*SUPPLIED ENTRIES:*

((

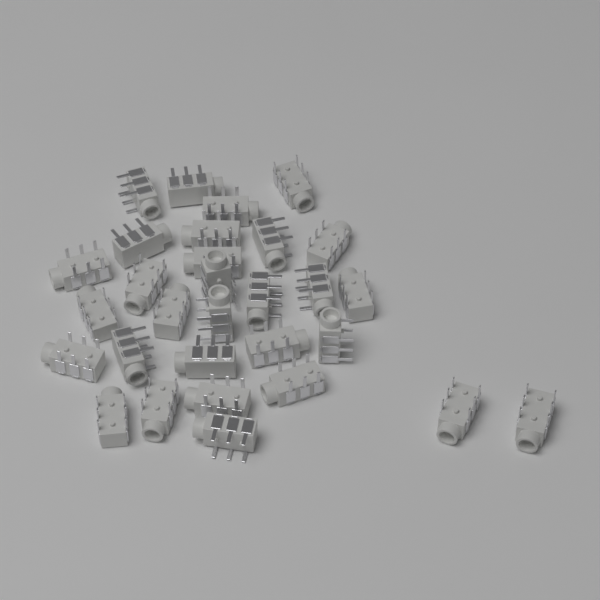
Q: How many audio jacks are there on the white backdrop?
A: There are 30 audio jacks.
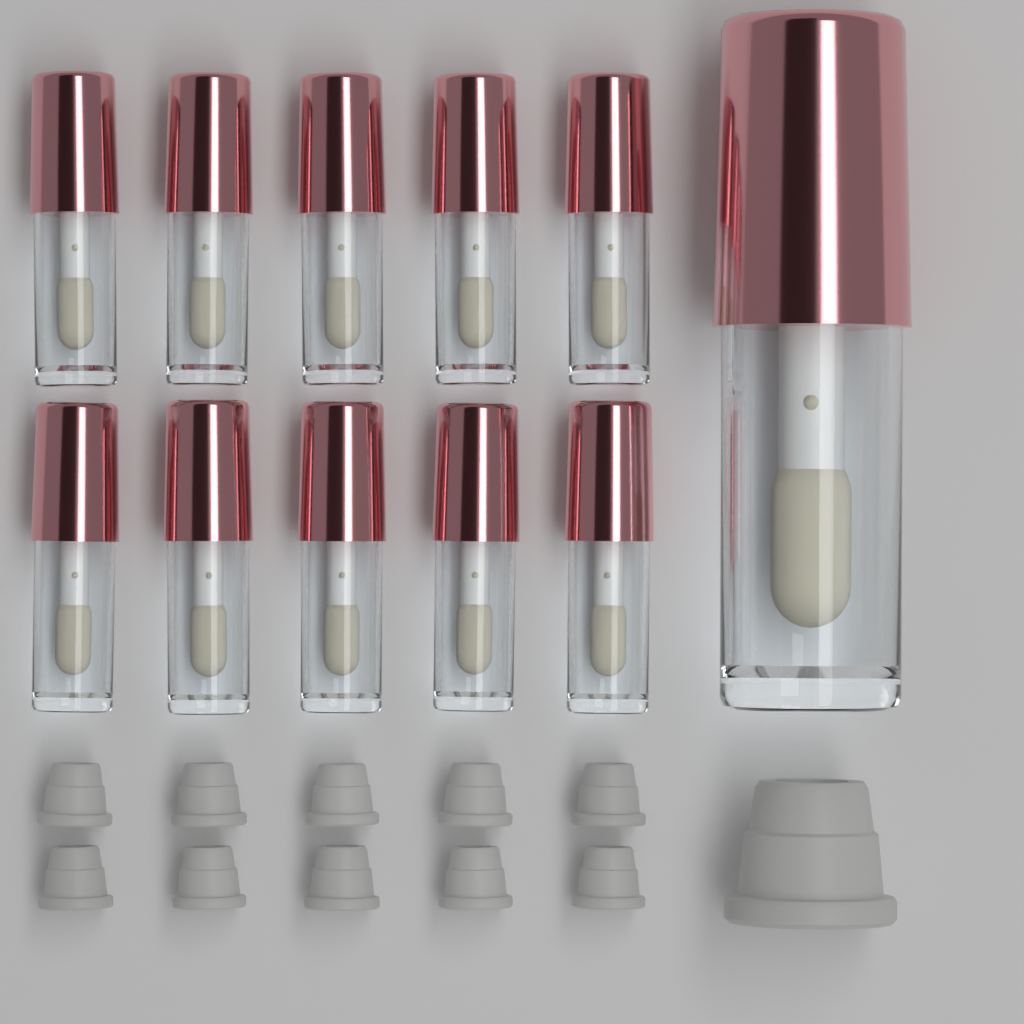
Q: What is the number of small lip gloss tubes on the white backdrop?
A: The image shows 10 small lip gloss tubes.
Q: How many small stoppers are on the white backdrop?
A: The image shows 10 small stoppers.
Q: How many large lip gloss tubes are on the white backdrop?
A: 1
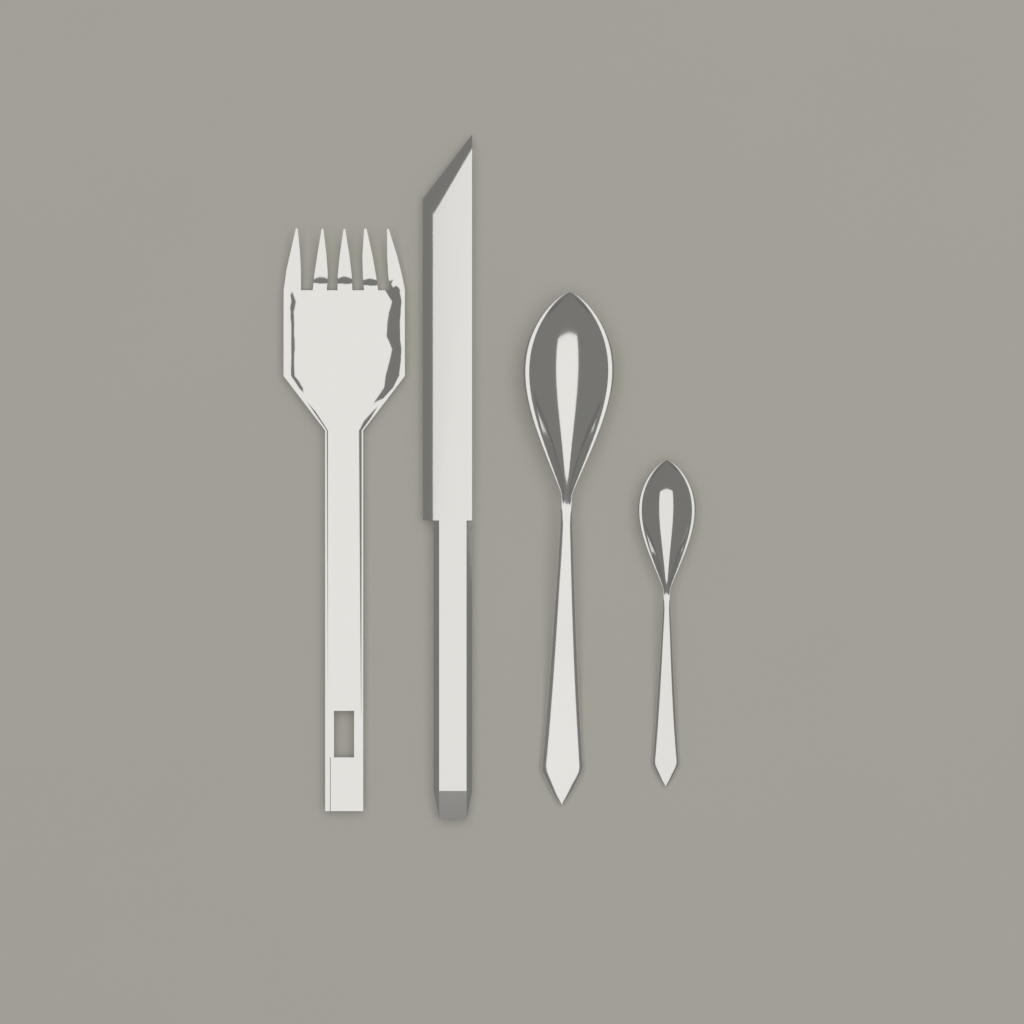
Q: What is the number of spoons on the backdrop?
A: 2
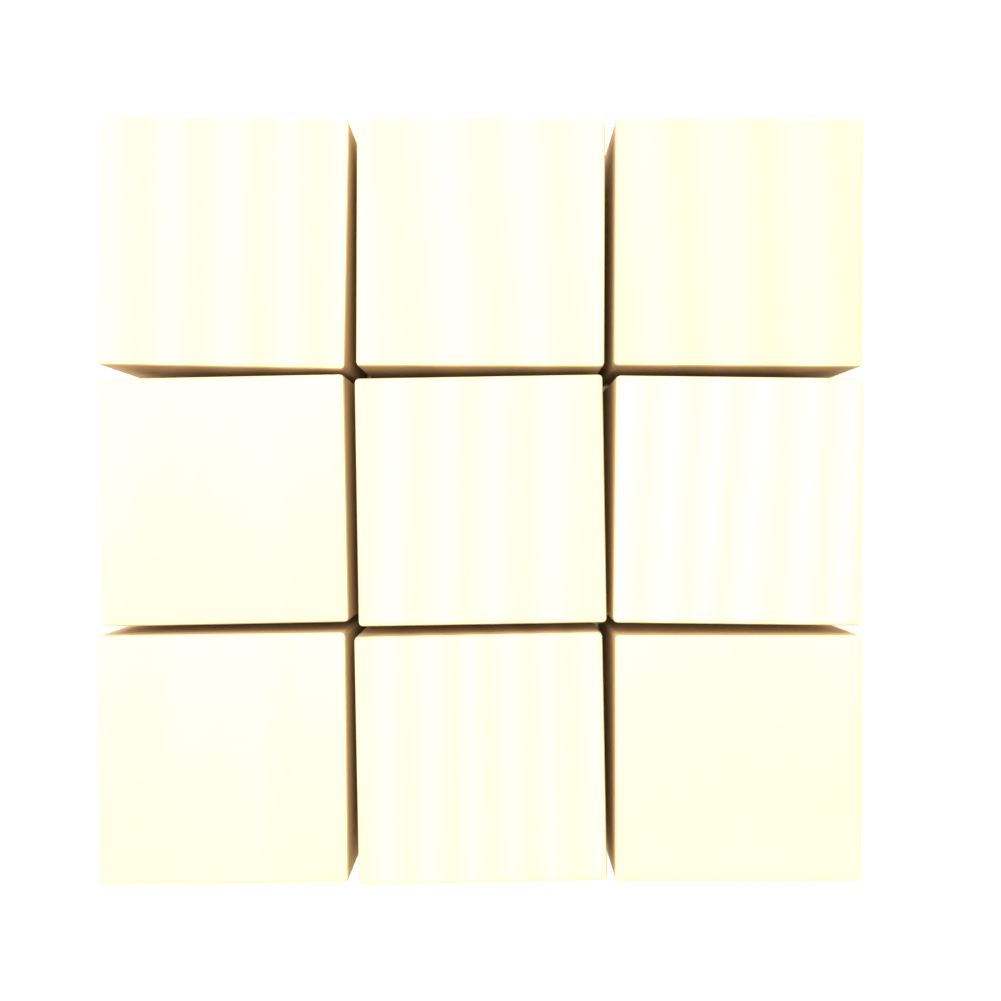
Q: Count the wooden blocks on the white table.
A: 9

))
((

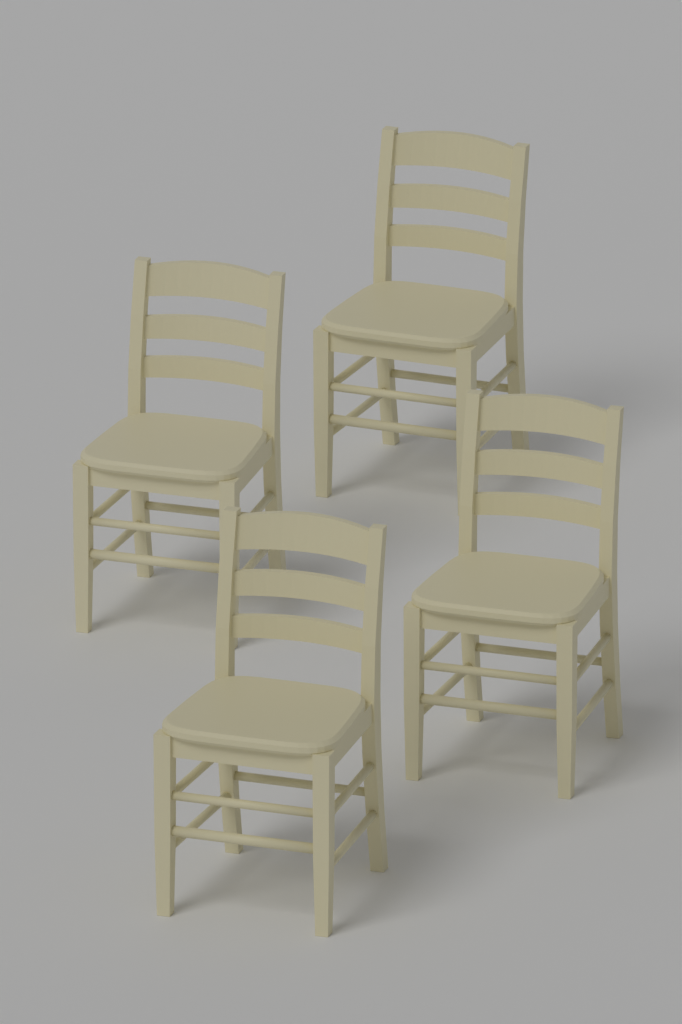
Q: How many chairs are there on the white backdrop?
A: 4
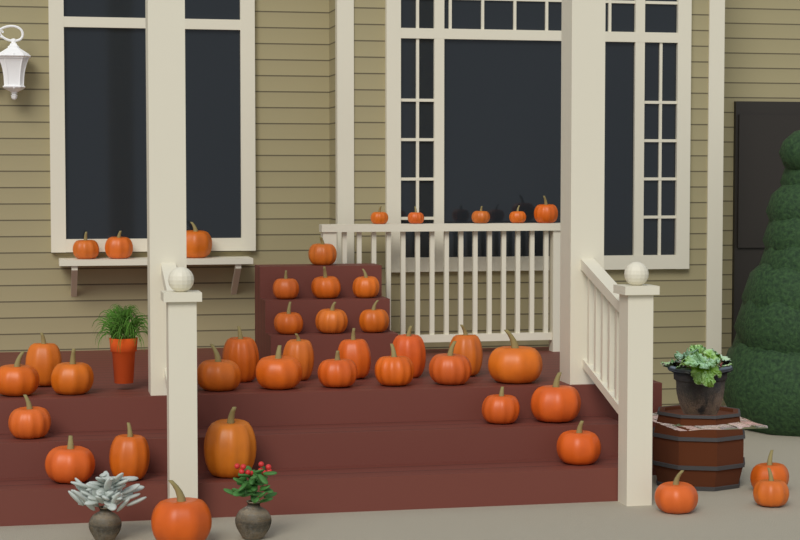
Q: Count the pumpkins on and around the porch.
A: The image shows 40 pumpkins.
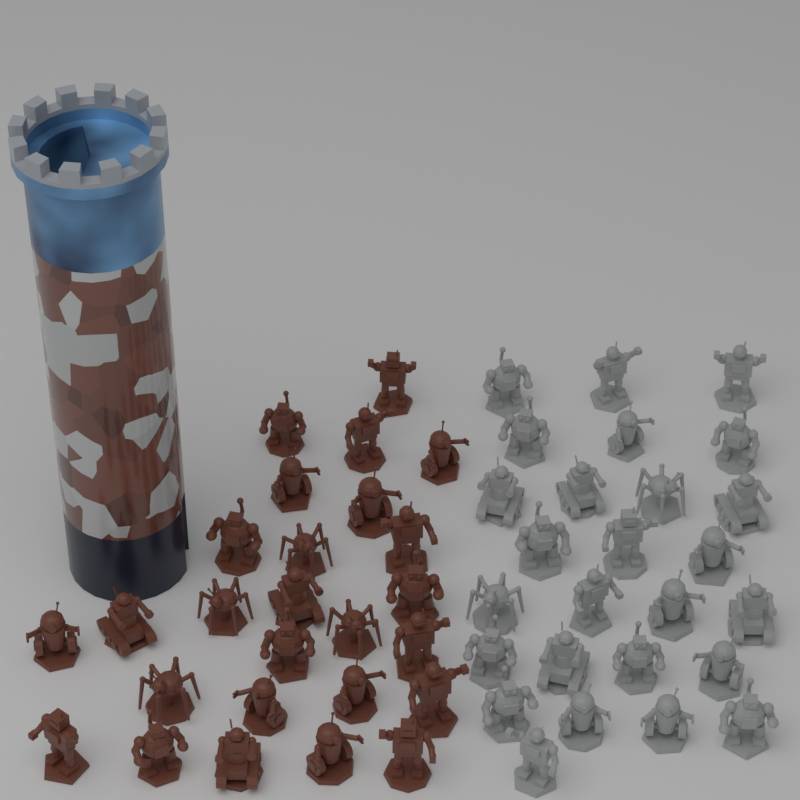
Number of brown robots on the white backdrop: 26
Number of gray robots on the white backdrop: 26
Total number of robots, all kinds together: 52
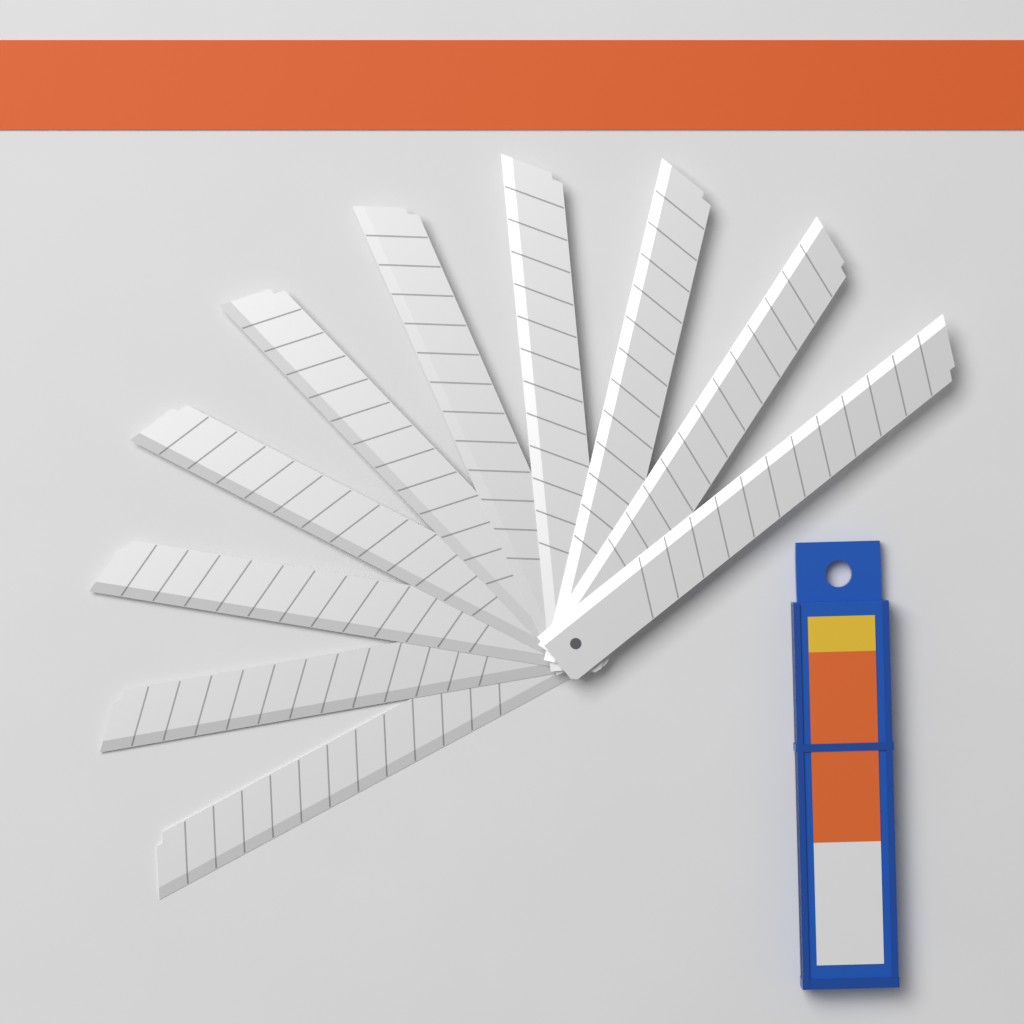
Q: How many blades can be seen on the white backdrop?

))

*DIRECTION:* Collect every line in the records above that contains the word "small" and copy each one out in full.

*RESULT FOR THIS EXERCISE:*
Q: What is the number of small lip gloss tubes on the white backdrop?
A: The image shows 10 small lip gloss tubes.
Q: How many small stoppers are on the white backdrop?
A: The image shows 10 small stoppers.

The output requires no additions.